David paid for the food and walked out into th
e bright sunlight. The wind over the prairie made the air bearable. He’d left his luggage in the tavern owner’s keeping, and now he took his time getting over to the fort. A sliver of conscience chided him—he ought to have escorted Millie to some safer place, but where would that be?
It took only minutes and a confident attitude to admit him to an audience with the colonel. He explained his circumstances and quickly told the officer he’d taken a room at the tavern and planned to take the next day’s stage eastward. He didn’t want the man to think he was here to ask a favor for himself.
“I ran into Mrs. Evans at the stage stop,” he said, watching the colonel’s face. “She’s an old acquaintance of mine.”
“Oh yes. Charming lady. Such a pity.” The colonel shook his head.
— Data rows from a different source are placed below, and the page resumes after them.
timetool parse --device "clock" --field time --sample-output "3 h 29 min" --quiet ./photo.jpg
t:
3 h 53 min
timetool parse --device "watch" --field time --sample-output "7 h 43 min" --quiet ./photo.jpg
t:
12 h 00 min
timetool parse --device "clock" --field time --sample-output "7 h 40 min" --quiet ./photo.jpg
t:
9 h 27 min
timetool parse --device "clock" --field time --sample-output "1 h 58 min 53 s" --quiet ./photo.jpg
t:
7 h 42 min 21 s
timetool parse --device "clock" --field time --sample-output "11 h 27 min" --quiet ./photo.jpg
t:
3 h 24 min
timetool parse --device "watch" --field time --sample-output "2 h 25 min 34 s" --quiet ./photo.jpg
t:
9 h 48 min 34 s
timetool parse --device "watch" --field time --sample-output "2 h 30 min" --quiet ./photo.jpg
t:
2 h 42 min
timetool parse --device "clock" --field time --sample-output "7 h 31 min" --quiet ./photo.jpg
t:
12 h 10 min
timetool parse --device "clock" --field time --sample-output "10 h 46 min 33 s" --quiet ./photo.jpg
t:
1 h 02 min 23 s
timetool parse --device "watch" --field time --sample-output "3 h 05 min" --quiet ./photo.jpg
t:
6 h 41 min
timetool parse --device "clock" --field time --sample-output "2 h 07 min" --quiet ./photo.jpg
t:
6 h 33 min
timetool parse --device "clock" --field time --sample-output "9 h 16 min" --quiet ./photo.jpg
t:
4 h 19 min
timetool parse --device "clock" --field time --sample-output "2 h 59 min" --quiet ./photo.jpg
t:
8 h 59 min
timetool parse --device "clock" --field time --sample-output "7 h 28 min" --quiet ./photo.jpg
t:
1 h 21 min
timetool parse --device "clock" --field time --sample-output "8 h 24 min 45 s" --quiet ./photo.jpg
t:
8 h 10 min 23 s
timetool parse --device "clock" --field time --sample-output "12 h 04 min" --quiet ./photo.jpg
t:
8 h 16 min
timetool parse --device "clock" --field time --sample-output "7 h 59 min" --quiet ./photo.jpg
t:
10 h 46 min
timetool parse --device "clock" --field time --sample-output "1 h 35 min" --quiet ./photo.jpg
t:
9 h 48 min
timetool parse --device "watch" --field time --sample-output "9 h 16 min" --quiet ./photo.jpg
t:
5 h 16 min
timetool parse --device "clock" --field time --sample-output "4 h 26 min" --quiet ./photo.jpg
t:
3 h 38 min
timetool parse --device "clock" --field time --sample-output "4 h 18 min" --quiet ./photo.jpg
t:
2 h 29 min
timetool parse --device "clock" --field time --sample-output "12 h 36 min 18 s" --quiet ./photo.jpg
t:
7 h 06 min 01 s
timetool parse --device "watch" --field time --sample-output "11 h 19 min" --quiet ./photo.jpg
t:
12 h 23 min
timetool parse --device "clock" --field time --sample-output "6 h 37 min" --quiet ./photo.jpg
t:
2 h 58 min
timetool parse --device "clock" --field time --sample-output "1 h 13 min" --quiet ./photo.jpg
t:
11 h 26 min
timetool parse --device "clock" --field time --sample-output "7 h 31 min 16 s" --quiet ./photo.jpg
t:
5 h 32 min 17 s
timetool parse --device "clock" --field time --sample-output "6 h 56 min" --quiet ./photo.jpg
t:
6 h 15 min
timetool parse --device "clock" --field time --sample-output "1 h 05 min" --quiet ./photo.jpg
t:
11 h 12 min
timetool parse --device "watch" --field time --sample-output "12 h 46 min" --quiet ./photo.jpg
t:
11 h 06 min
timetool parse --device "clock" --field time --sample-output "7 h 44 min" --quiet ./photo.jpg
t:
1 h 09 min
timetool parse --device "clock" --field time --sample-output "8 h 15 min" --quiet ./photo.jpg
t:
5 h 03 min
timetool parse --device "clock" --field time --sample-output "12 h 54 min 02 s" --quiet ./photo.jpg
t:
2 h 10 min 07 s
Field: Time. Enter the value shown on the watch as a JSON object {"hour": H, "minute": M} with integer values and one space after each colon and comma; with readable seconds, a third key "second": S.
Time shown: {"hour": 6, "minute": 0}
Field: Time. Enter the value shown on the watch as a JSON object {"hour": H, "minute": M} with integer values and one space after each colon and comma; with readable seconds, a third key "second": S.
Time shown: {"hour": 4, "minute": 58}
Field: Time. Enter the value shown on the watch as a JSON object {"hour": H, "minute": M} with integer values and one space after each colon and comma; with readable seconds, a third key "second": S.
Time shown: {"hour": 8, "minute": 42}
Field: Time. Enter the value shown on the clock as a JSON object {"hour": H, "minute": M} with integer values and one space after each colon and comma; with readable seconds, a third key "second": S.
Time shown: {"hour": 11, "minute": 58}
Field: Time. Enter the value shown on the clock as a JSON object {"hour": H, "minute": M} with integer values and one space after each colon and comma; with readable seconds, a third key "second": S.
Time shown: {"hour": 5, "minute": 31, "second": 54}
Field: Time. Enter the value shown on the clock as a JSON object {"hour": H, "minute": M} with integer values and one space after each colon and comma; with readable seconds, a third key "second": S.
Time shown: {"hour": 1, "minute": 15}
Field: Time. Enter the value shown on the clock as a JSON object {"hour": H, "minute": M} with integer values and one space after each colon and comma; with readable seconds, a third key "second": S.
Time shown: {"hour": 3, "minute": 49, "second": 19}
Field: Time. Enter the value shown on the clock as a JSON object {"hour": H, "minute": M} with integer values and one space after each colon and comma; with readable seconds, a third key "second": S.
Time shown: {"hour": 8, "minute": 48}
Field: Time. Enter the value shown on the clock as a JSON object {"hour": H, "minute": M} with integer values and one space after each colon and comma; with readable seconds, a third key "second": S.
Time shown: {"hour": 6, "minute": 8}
“Yes,” David said. “She told me of her cousin’s passing.”
“And her husband as well. He was an excellent chaplain, but he insisted on doing a lot of mission work among the Indians. I fear it killed him.”
“Oh?” David frowned. “I thought illness took them.”
“So it did. Diphtheria, if our surgeon is correct. There was a small outbreak among the Brule Sioux. Mr. Morton wouldn’t stay out of their camp. He did great kindness to the Indians of course, but his job was to see to our men’s spiritual needs. Because he tended to the savages, he’s no longer with us.”
“Ah. But Mr. and Mrs. Morton were Mrs. Evans’s relatives?”
“So I understand. My wife was very friendly with Polly Morton. She informed me that on her deathbed Polly was fretting. She’d just received a letter saying her cousin was coming for a visit, and she wanted everything neat and clean. My wife assured her we’d get a striker—that is, an enlisted man—to redd up the house for her. Unfortunately, I ended up hiring a couple of men to pack up their belongings instead.”
David left the colonel’s office vaguely ill at ease. Millie’s story seemed to be true, and the cousin had indeed expected her arrival. That was comforting. The part that bothered him was his perceived responsibility. What did Millie expect him to do?